Things I didn't know, part 2: Different ways to join yarn

There are so many things that I don't know about knitting, and each time I think I have something sussed, I discover there's a whole selection of different techniques I haven't heard of. Take joining new yarn (at the end of a ball or for a colour change) as an example.
Different ways to join yarn
Selvedge: When I first started knitting, I only knew about knitting flat and joining yarn at the beginning of a row so the ends could be hidden in the seam. Simple. Except it wasn't quite so simple, because sometimes every scrap was precious and I didn't want to waste yarn that wouldn't make it to the other side of the work and so it joining in the midst of a row was necessary on occasion.

Double Yarn: When I started working in the round, seams were no longer an option but I didn't want to see the join or to weave-in ends on a visible section of a garment. I tried knitting both yarns double (with the ends in opposite direction) for a small section before switching to the new yarn, but this left one bulky row in the knitting, and there were still two ends to deal with.

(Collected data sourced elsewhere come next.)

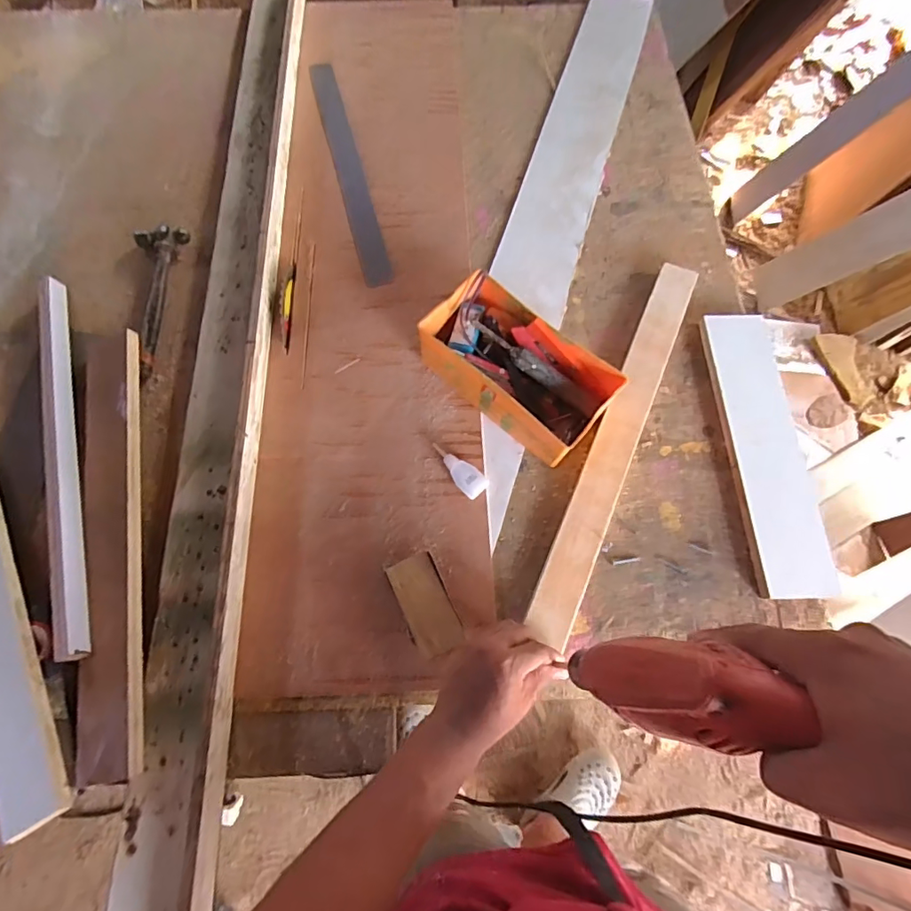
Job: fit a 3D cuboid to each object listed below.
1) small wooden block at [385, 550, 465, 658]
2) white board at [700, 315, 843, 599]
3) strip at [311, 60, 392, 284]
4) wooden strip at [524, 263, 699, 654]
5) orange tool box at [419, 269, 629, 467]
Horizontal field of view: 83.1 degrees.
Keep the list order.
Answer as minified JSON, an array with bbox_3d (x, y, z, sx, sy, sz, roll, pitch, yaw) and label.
[{"bbox_3d":[-0.033,0.170,0.581,0.054,0.022,0.106,-24,71,-9],"label":"small wooden block"},{"bbox_3d":[0.389,-0.011,0.646,0.085,0.025,0.363,-6,73,9],"label":"white board"},{"bbox_3d":[-0.174,-0.471,0.834,0.041,0.004,0.490,-14,70,-6],"label":"strip"},{"bbox_3d":[0.210,-0.031,0.650,0.049,0.012,0.530,23,73,8],"label":"wooden strip"},{"bbox_3d":[0.079,-0.106,0.658,0.240,0.081,0.130,41,74,14],"label":"orange tool box"}]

Russian Join: Aware of my frustrations, a friend sent me the link to the Russian Join and I thought it was the perfect solution to my problem... 

... but the Russian Join isn't perfect for all yarns, and sometimes there isn't always a tapestry needle to hand.

Splicing: When I wrote about the Russian Join, a few readers recommended Spit Splicing wool yarns, which is essentially a felted join. I know some people love it, but I really don't like this one so much. Perhaps it's the spitting thing, or perhaps it's because it's really quite fiddly.

Double Knot: Last night, after spotting this cute scrap yarn pattern, I wondered what a "Magic Cake" could be, which lead me to the following video from Jane Richmond showing the 'Double Knot' or 'Magic Knot' method...

This looks super... but the comments on this video are quite varied. People seem to either love this method or hate it. It seems to depend on the type of yarn being used, whether it will be machine washed and how the fabric will be treated. I don't think I'd trust my thinnest handspun to this method, but can see that it would work for lots of other yarns and am keen to give it a try.

These days, when I have a knitting question I consult June Hemmons Hiatt for guidance and when I did this, discovered a few more options including the Twined knit tie-on (alternating stitches from each yarn rather than using both together as in double yarn variation, borrowed from Twined knitting) and Purl Inlay tie-on (borrowed from the purl inlay colour technique where the ends are weaved in as you knit).

It seems there are many methods, but not one that is suitable for every occasion. There is only one thing that does seem certain:
Unfortunately, no matter how you join the yarns or weave the ends into fabric, the last little bit may refuse to stay put because the fabric is stretchy. I have yet to find any solution to this short of acceptance - hide most of the end using whatever method you choose, and cut the rest off. 
June Hemmons Hiatt, The Principles of Knitting, p592 

So which technique do you use most often? Are there any you don't get on with? I'd love to know.


  1. Since I primarily use wool yarns, the felted/spit-splice join works just fine for me. You can use water, too, it doesn't have to be spit! But since discovering the magic knot recently it's become my favorite, especially for silk blends that don't felt together. I find the knot is barely noticeable in the finished fabric and it eliminates all ends and areas of double thickness.

  2. Double knot for me every time. I have tried splicing when using wool yarn but I just can't get it to work.

  3. I mostly use the double.knot method. Russian can be hard to weave in the end into the yarn.

  4. I knot myself, I can't use wool and like to machine wash things when I can and knots are stable

  5. I use Russian join even if the end doesn't always stay put. It's a lot more reliable than the double knot.